American Life TV

As I recall, at one point the channel was owned by the Moonies. Comcast had it in a special tier and told me that they wanted an exorbitant amount for them to carry it. If that is still the case, fat chance they'll get by Charlie :)
 
As I recall, at one point the channel was owned by the Moonies. Comcast had it in a special tier and told me that they wanted an exorbitant amount for them to carry it.

Still is. (Owned by the Unification Church, that is.)

As far as "exorbitant" :rolleyes: ...what do you want to bet they invested a ton in new programming, and then had the gall to ask for 4 cents a month per subscriber. instead of 2. Can't you just see Charlie..."They doubled their fees, so we had to drop them." Then, they turn around and raise rates $3 to cover ESPN's increases.

Cable and Satellite tiers work exactly the opposite of every other business model. They put the most expensive channels on the cheapest tier. The most expensive channels DEMAND to be on the cheapest tier. If they are so popular and valuable, then people should be willing to pay more for them.

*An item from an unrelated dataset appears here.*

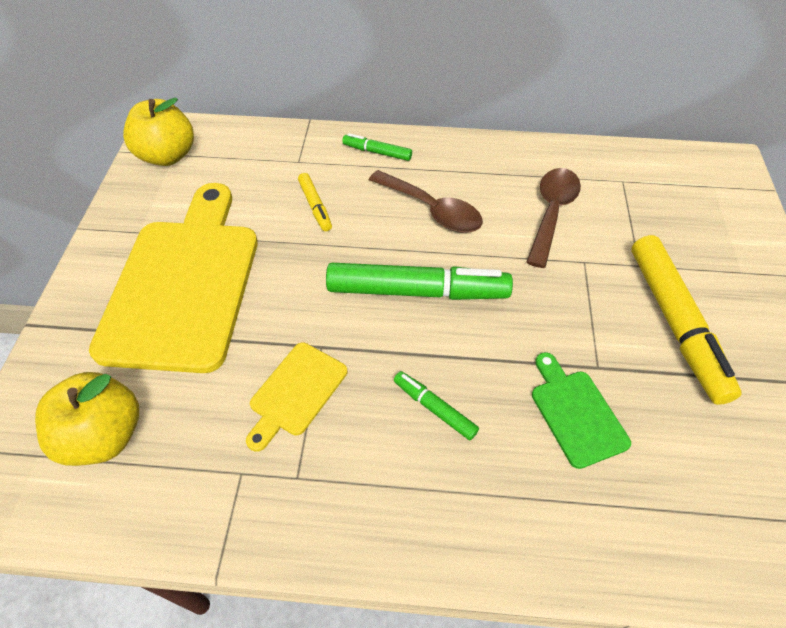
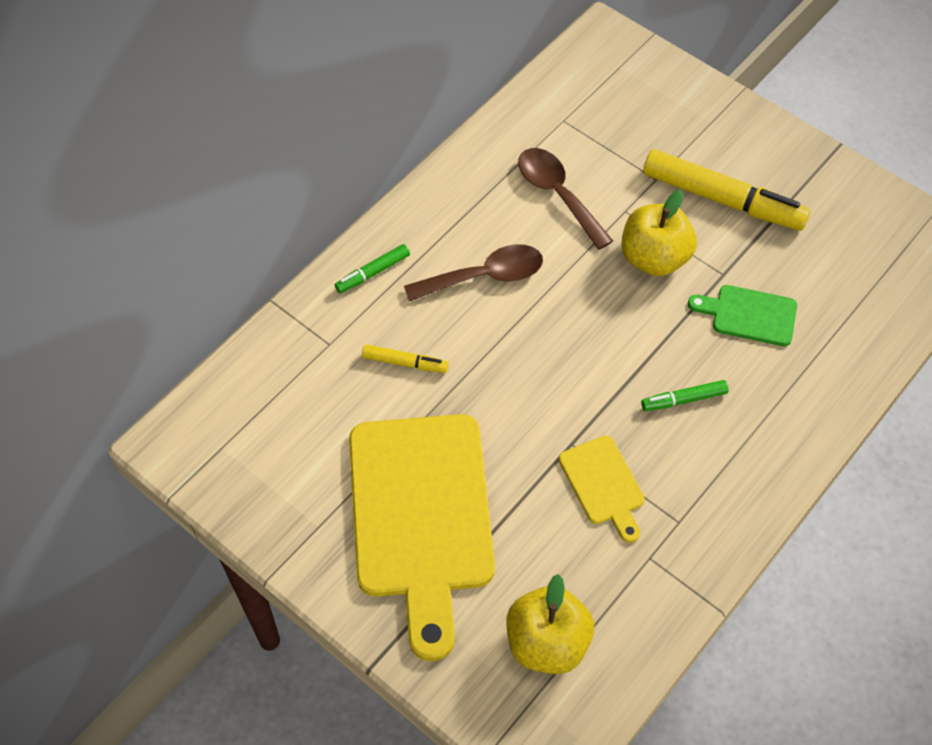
camera: 55 degrees left, 5 degrees up
yellow cutting board [89,183,258,373] -> yellow cutting board turned 135 degrees counterclockwise [349,414,495,661]
yellow apple [123,98,194,166] -> yellow apple moved to [621,190,697,276]
green marker [326,263,513,300] -> none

Note...I don't support a-la-carte, because I have a brain and understand economics. I just think that something like ESPN which is SO out of line pricewise should be a premium channel.
 
I just noticed that my cable company offers this (Charter). Wow! Lou Grant, The Green Hornet, Newhart, WKRP, the Honeymooners 1 Hrs from the '70s, all of the Irwin Allen's, holy crap!

I wish this was on Dish! I don't have a DVR with my cable (which I have primarily for HS Internet). This would be a great channel to "feed" a DVR.

I'll have to check it out and see if they cut the shows up real bad.
 
I think that any channel that wants a per-subscriber fee over a certain wholesale price ceiling (perhaps $1/month, indexed to inflation rate) should automatically either be "opt-in" or at least "opt-out" - I would be happy to drop several expensive overrated networks in this fashion.

Combine this with a requirement that allows MVPD (cable, satellite, IPTV) providers to require a complete package subscription (no opt outs) for no more than 24 months after purchase (ideally 12 months).

And, the kicker - all networks have the choice to make themselves available free for 30 days out of each 365 day period, which all providers must pass thru to all customers as a free preview that cannot be charged for, as long as the customer subscribes to *something*.
The only exception would be if a channel airs content rated higher than TV-G for more than 5% of its broadcast day, averaged over the past year, then providers would not be obligated to offer free previews of it to those who have bought a "family package". Also, any subscriber would be able to opt out of free previews if they really did not want them.

This would allow niche services a fair chance to be seen, without forcing anyone to pay for them.